## TASK STATEMENT
Every line from the start of the data through the line containing "Page size: 1500x1125." should be retyped exactly; the pictures should not.

(Page segmentation data)
====
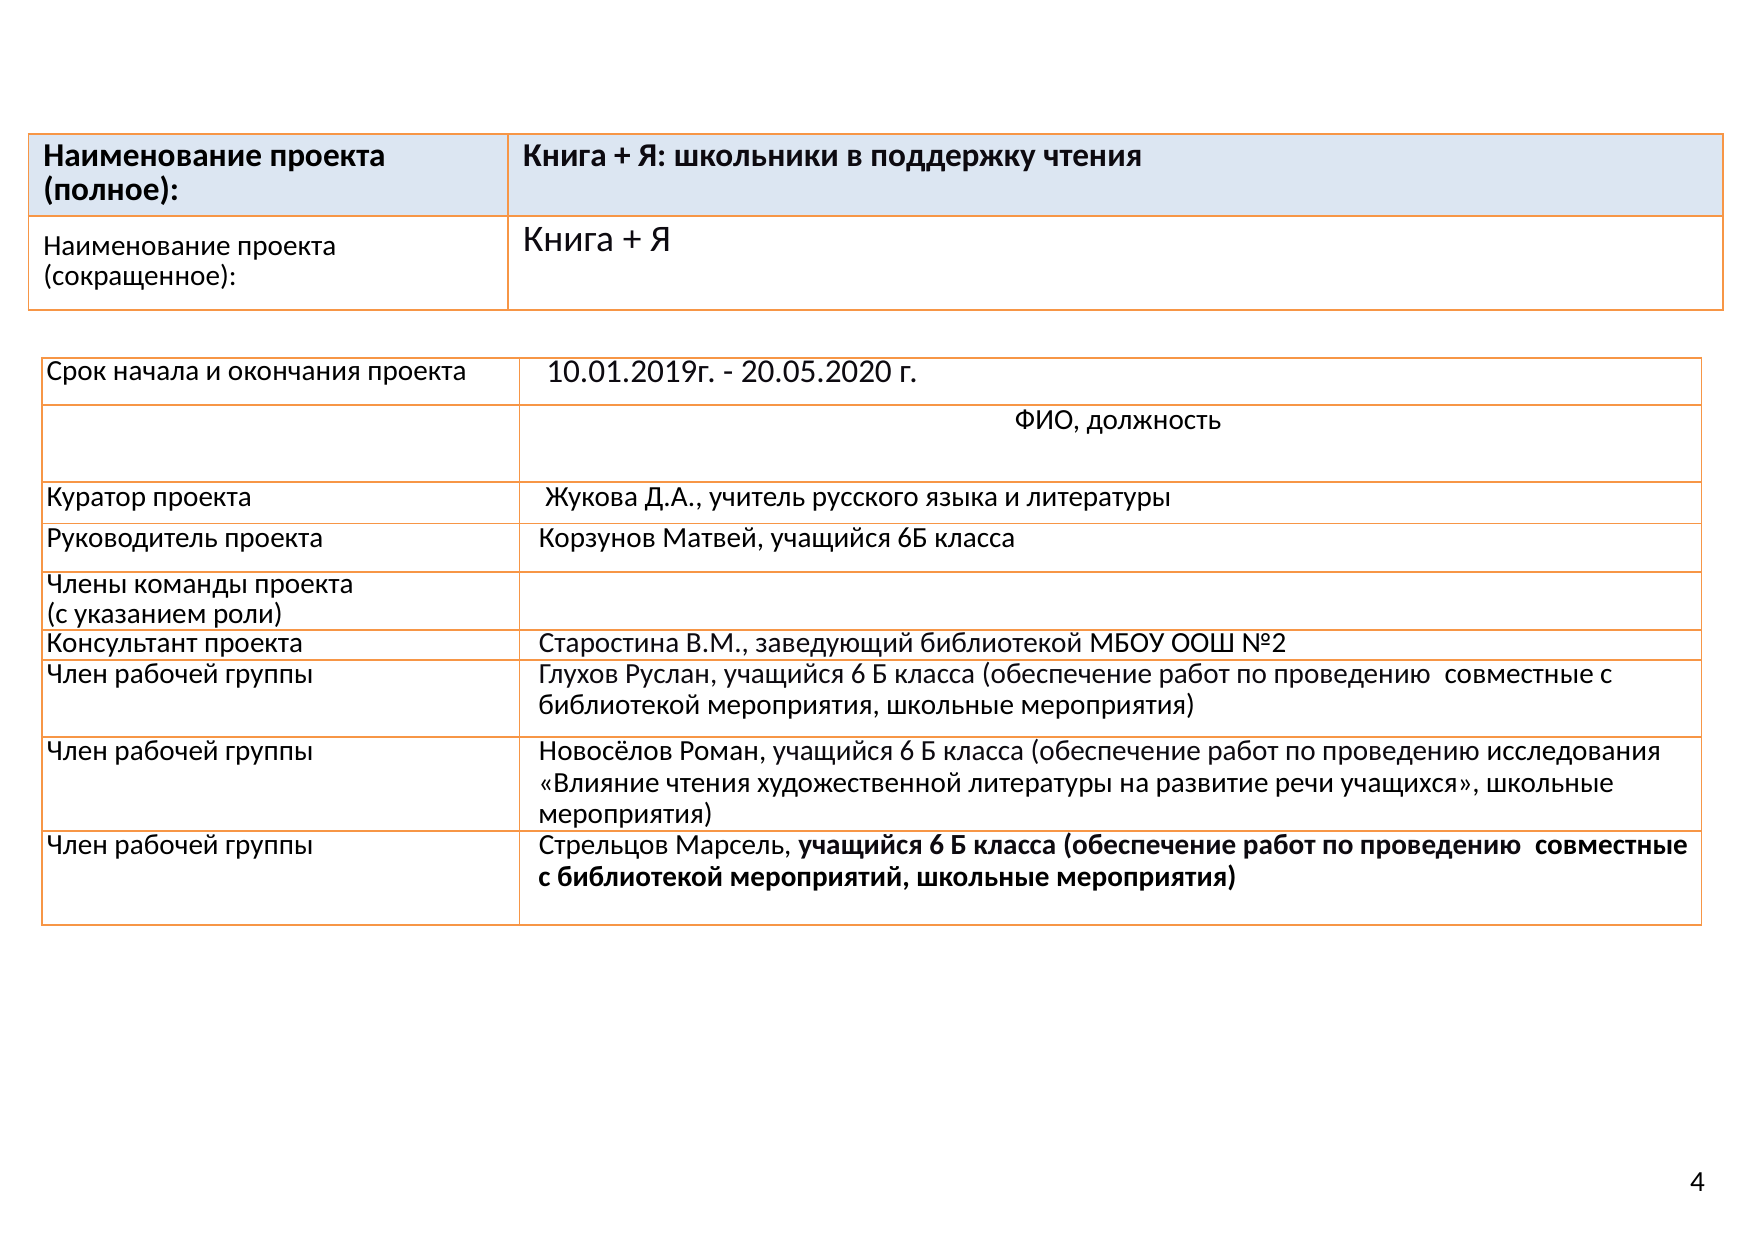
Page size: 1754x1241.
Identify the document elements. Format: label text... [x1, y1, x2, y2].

table_cell Член рабочей группы [43, 832, 519, 924]
table_cell [520, 573, 1701, 629]
table_cell Член рабочей группы [43, 661, 519, 736]
table_cell ФИО, должность [520, 406, 1701, 481]
table_header Наименование проекта (полное): [29, 135, 507, 215]
text_box 4 [1636, 1154, 1720, 1205]
table_cell Куратор проекта [43, 483, 519, 523]
table_cell Консультант проекта [43, 631, 519, 659]
table_cell Корзунов Матвей, учащийся 6Б класса [520, 524, 1701, 571]
table_cell Наименование проекта (сокращенное): [29, 217, 507, 309]
table_cell Жукова Д.А., учитель русского языка и литературы [520, 483, 1701, 523]
table_header 10.01.2019г. - 20.05.2020 г. [520, 359, 1701, 404]
table_cell Стрельцов Марсель, учащийся 6 Б класса (обеспечение работ по проведению совместные с библиотекой мероприятий, школьные мероприятия) [520, 832, 1701, 924]
table_cell Члены команды проекта (с указанием роли) [43, 573, 519, 629]
table_cell [43, 406, 519, 481]
table_header Книга + Я: школьники в поддержку чтения [509, 135, 1722, 215]
table_cell Новосёлов Роман, учащийся 6 Б класса (обеспечение работ по проведению исследования «Влияние чтения художественной литературы на развитие речи учащихся», школьные мероприятия) [520, 738, 1701, 830]
table_cell Глухов Руслан, учащийся 6 Б класса (обеспечение работ по проведению совместные с библиотекой мероприятия, школьные мероприятия) [520, 661, 1701, 736]
table_cell Старостина В.М., заведующий библиотекой МБОУ ООШ №2 [520, 631, 1701, 659]
table_header Срок начала и окончания проекта [43, 359, 519, 404]
table_cell Член рабочей группы [43, 738, 519, 830]
table_cell Руководитель проекта [43, 524, 519, 571]
table_cell Книга + Я [509, 217, 1722, 309]
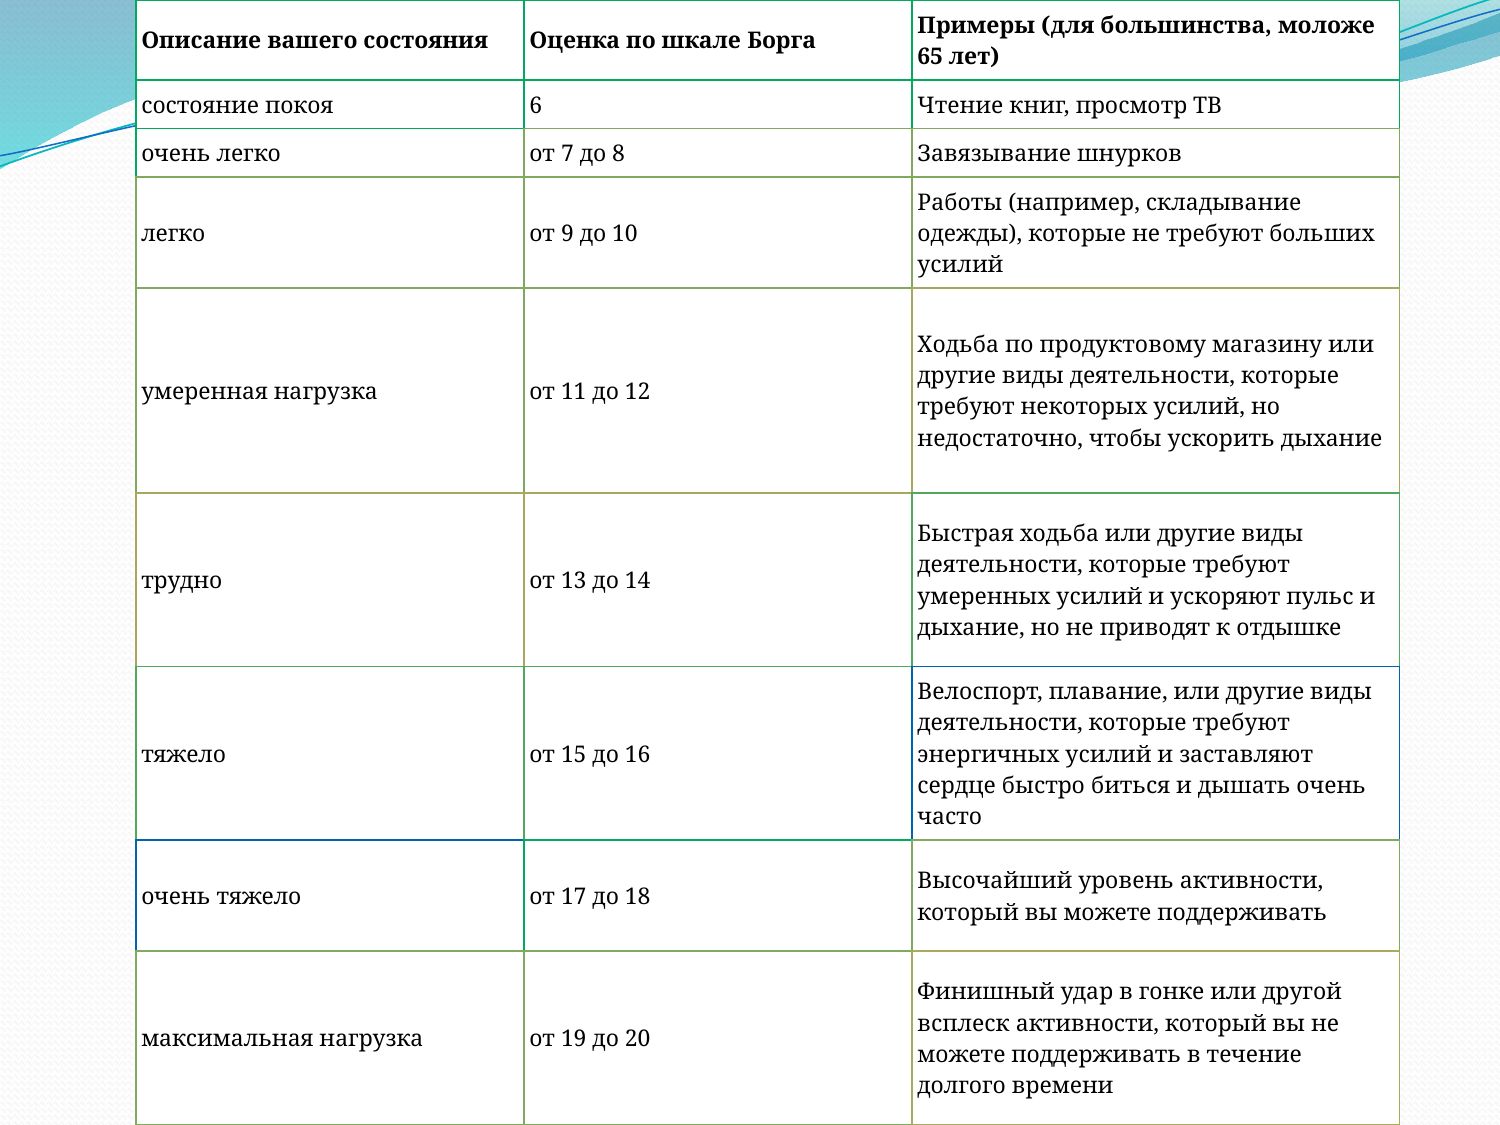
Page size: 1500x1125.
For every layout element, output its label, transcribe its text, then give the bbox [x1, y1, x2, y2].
====
## SOLUTION BELOW
Page size: 1754x1241.
Identify the document elements. Format: label text... [x1, y1, x2, y2].

table_cell Член рабочей группы [43, 832, 519, 924]
table_cell [520, 573, 1701, 629]
table_cell Член рабочей группы [43, 661, 519, 736]
table_cell ФИО, должность [520, 406, 1701, 481]
table_header Наименование проекта (полное): [29, 135, 507, 215]
text_box 4 [1636, 1154, 1720, 1205]
table_cell Куратор проекта [43, 483, 519, 523]
table_cell Консультант проекта [43, 631, 519, 659]
table_cell Корзунов Матвей, учащийся 6Б класса [520, 524, 1701, 571]
table_cell Наименование проекта (сокращенное): [29, 217, 507, 309]
table_cell Жукова Д.А., учитель русского языка и литературы [520, 483, 1701, 523]
table_header 10.01.2019г. - 20.05.2020 г. [520, 359, 1701, 404]
table_cell Стрельцов Марсель, учащийся 6 Б класса (обеспечение работ по проведению совместные с библиотекой мероприятий, школьные мероприятия) [520, 832, 1701, 924]
table_cell Члены команды проекта (с указанием роли) [43, 573, 519, 629]
table_cell [43, 406, 519, 481]
table_header Книга + Я: школьники в поддержку чтения [509, 135, 1722, 215]
table_cell Новосёлов Роман, учащийся 6 Б класса (обеспечение работ по проведению исследования «Влияние чтения художественной литературы на развитие речи учащихся», школьные мероприятия) [520, 738, 1701, 830]
table_cell Глухов Руслан, учащийся 6 Б класса (обеспечение работ по проведению совместные с библиотекой мероприятия, школьные мероприятия) [520, 661, 1701, 736]
table_cell Старостина В.М., заведующий библиотекой МБОУ ООШ №2 [520, 631, 1701, 659]
table_header Срок начала и окончания проекта [43, 359, 519, 404]
table_cell Член рабочей группы [43, 738, 519, 830]
table_cell Руководитель проекта [43, 524, 519, 571]
table_cell Книга + Я [509, 217, 1722, 309]
Page size: 1500x1125.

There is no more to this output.